I find escape and relaxation going to a movie alone, so I've seen nearly everything worth seeing and defended myself to no one.
I have also found that while Bob used to be the prominent elephant in the room, that has diminished and not everyone whispers his name any more.
There have been low moments, too. I wept at photographs. I choked up as I drove past 'our' places. I thought I would never travel again because I had lost the best trip planner and traveling companion.
I still wonder if I'll every ski or dive again, but it isn't critically important any more. I've had the experiences and I'll always have the memories. So I just wait and see where life takes me.
For the memorial we made large posters of the final pictures of Bob and they now grace my living room walls. Sometimes we chat. Strange, talking to a wall but it makes me think more clearly. I realized I'm beginning to forget how he felt and smelt, but with a little effort I can conjure him up and that feels pretty good.
April brought both his birthday and tax time. To celebrate, the tax man was Pac Man, munching up a big chunk of his estate. Those two events, followed by a Blue Angel crashing in South Carolina dumped me into a deep hole. I got some help and while I'm still occasionally on the ledge, for the most part I am living my own life.
I still travel. My most recent overseas nursing venture was a trip to Vietnam for two weeks of operations on needy children and adults, an activity that always impressed Bob. I have visited my scattered family several times.
I'll go back east in October for my XXth high school reunion. I hope to continue on to visit family in Israel, where I've never been and Bob had no desire to go. He won ... then. Now it's my time.
All of the above notwithstanding, I miss him terribly. I wish he was here.

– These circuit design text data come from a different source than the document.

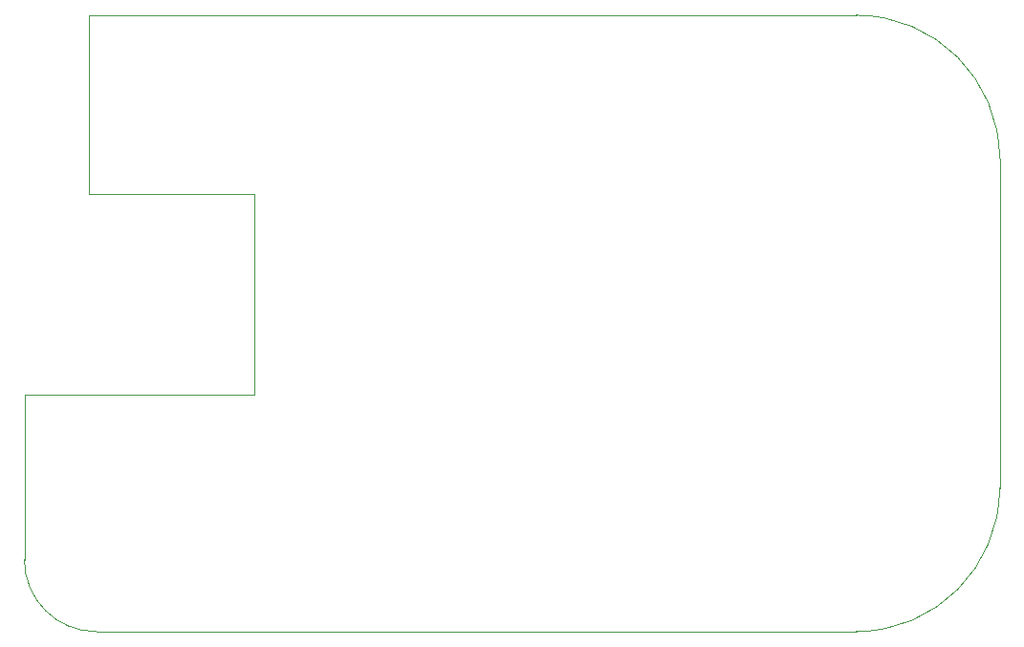
<source format=gbr>
%TF.GenerationSoftware,KiCad,Pcbnew,9.0.4*%
%TF.CreationDate,2026-02-21T19:48:22-06:00*%
%TF.ProjectId,beaglebone_can_cape,62656167-6c65-4626-9f6e-655f63616e5f,rev?*%
%TF.SameCoordinates,PX5f5e100PY5f5e100*%
%TF.FileFunction,Profile,NP*%
%FSLAX46Y46*%
G04 Gerber Fmt 4.6, Leading zero omitted, Abs format (unit mm)*
G04 Created by KiCad (PCBNEW 9.0.4) date 2026-02-21 19:48:22*
%MOMM*%
%LPD*%
G01*
G04 APERTURE LIST*
%TA.AperFunction,Profile*%
%ADD10C,0.002540*%
%TD*%
G04 APERTURE END LIST*
D10*
X6350000Y0D02*
G75*
G02*
X0Y6350000I0J6350000D01*
G01*
X86360000Y12700000D02*
X86360000Y41910000D01*
X6350000Y0D02*
X73660000Y0D01*
X20320000Y20955000D02*
X0Y20955000D01*
X5715000Y54610000D02*
X5715000Y38735000D01*
X0Y20955000D02*
X0Y6350000D01*
X73660000Y54610000D02*
X5715000Y54610000D01*
X86360000Y12700000D02*
G75*
G02*
X73660000Y0I-12700000J0D01*
G01*
X73660000Y54610000D02*
G75*
G02*
X86360000Y41910000I0J-12700000D01*
G01*
X20320000Y38735000D02*
X20320000Y20955000D01*
X5715000Y38735000D02*
X20320000Y38735000D01*
M02*

</source>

There are so many things, big and small which catch me up.
I take a perverse pleasure in getting my own way without 'the look.' But I miss it anyway.
I still sleep on my side of the bed.
I still occasionally stumble into what used to be 'my' bathroom.
I can't bring myself to go through the box of 'our' personal items.
I have one of his flight suits hanging in the closet that was 'his' and is now mine.
I've kept his blue blazer with the Harvard buttons and a ski jacket there too.
My favorite is the Hawaiian shirt he wore when we went to Maui ... and the last picture of US in which he's wearing it.
I got rid of a few pieces of furniture he liked and I didn't, but I haven't bought anything new. Except the new bed we had already chosen. It's comfortable. But emptier now.
I found I don't have to explain myself to anyone, I really can do anything I want, I can manage Bob's estate just fine with some expert help, and I'm doing okay.
I don't minimize the depth and importance of our relationship, but I have come to grips with reality.
He isn't here, I am -- moping my way through life accomplishes nothing.
Thank you, 'Dith. Keep fighting. We've got your back.